All of this was known to the scientific community of the day. So what of significance could be expected to come from an amateur speaking to a little-known science club about a subject that had baffled the most serious minds for centuries? It didn't help that the paper's hypothesis was absurdly simple. However, the author eventually got the attention of one of the leading authorities on heredity at the time, Carl von Nägeli, by sending him a number of letters trying to convince him that the results were accurate. To his credit, Nägeli took time to respond, but he remained unconvinced. Eventually the paper died of neglect, and the obscure monk from Brünn never published another paper on heredity.

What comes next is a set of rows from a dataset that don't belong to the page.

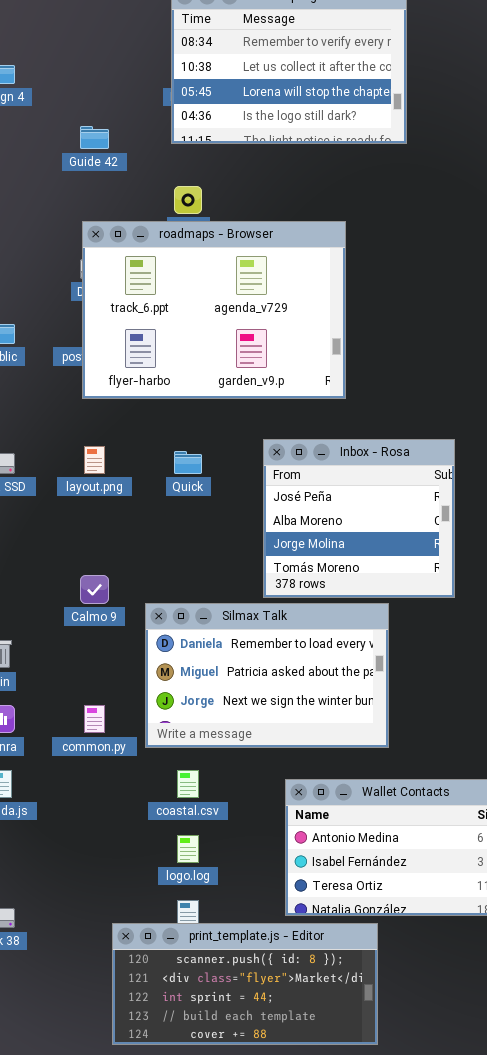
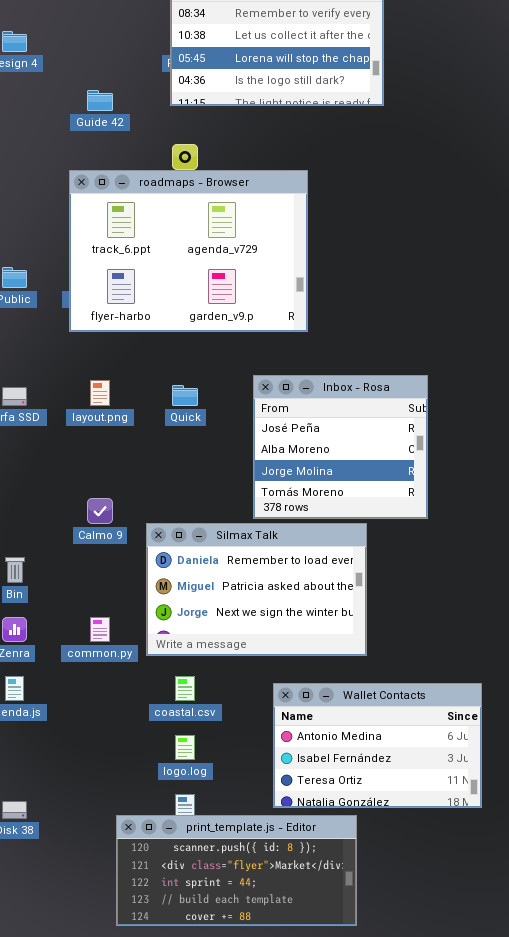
roadmaps - Browser: [82,221,346,399] -> [69,170,308,332], moved

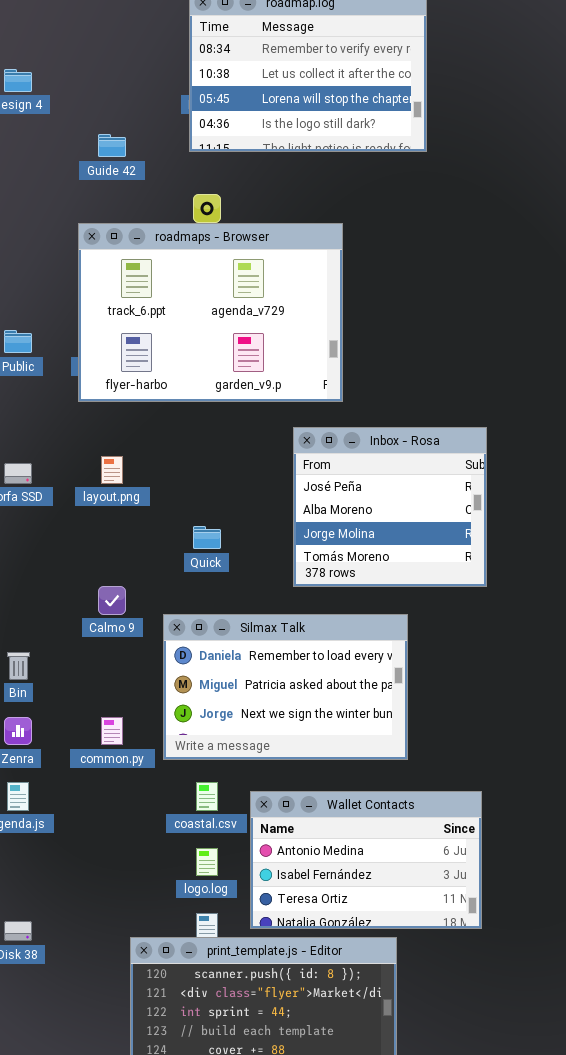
Inbox - Rosa: [253,375,428,519] -> [293,427,487,587], moved
Quick: [172,385,198,406] -> [193,526,221,549], moved
Wallet Contacts: [273,683,482,808] -> [250,791,482,929], moved

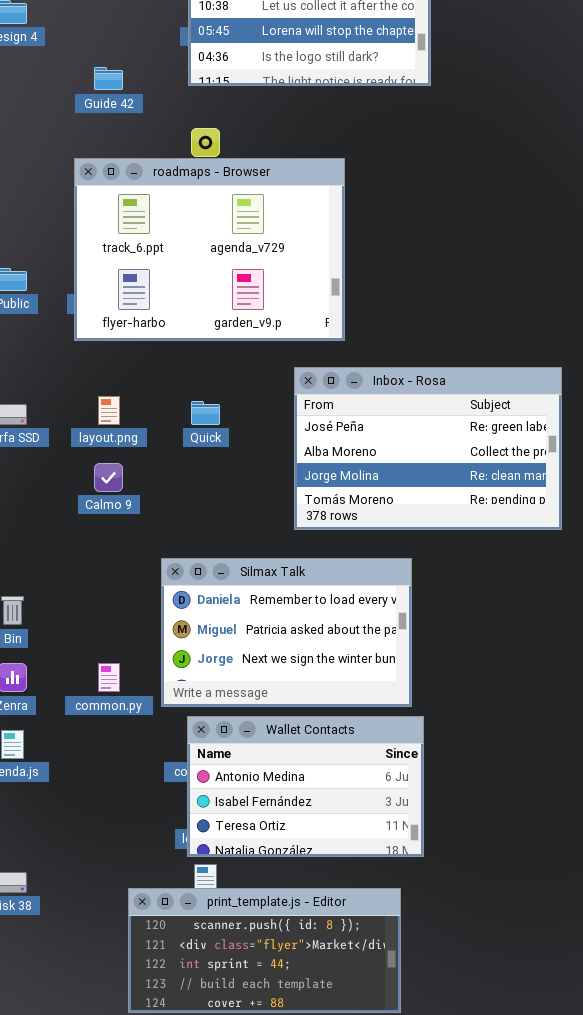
Inbox - Rosa: [293,427,487,587] -> [294,367,562,530], resized
Quick: [193,526,221,549] -> [191,401,220,425], moved
Calmo 9: [98,586,126,615] -> [94,463,123,492], moved
Wallet Contacts: [250,791,482,929] -> [187,716,424,857], moved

Decades later, the study of heredity had finally matured sufficiently to allow science to take the first steps toward the correct theory. In precisely the same year, 1900, three brilliant scientists--Hugo de Vries, Carl Correns, and Erick von Tshermak--more-or-less independently stumbled onto the correct path towards the modern theory. They all recognized that theories of their time, often based on notions of a fluid being passed from the parents and mixing in the offspring, could no longer be defended in light of recent experiments. Instead, they correctly surmised, heredity must be based on particles, not fluids. Also, before these three, very few biologists properly understood the role of chance in determining traits. At the turn of the 20th century, probability was a relatively poorly-developed branch of mathematics, but this was precisely the branch of mathematics needed to reduce the apparent chaos of inheritance to orderly rules.

No doubt, everlasting fame should have been granted de Vries, Correns and von Tshermak for this discovery. Unfortunately for them, however, these same rules had already been worked out completely some 35 years earlier by an obscure monk who published his results in the equally obscure Proceedings of the Brünn Natural Science Society. Everyone in this obscure monk's time thought he was wrong. But by 1900 it became clear to De Vries, Correns and von Tsermak that he was actually right. To their credit, these three scientists resurrected the monk's paper and reputation, but by that time the original discoverer had been nearly 20 years in his grave. Today no one but specialists remember who Carl von Nägeli, Hugo de Vries, Carl Correns or Erick von Tshermak were. But literally millions around the world know the name of the "obscure" Augustinian monk from Brünn. You might have heard of him. His name was Johann Mendel, given the name Gregor when he took his monastic vows.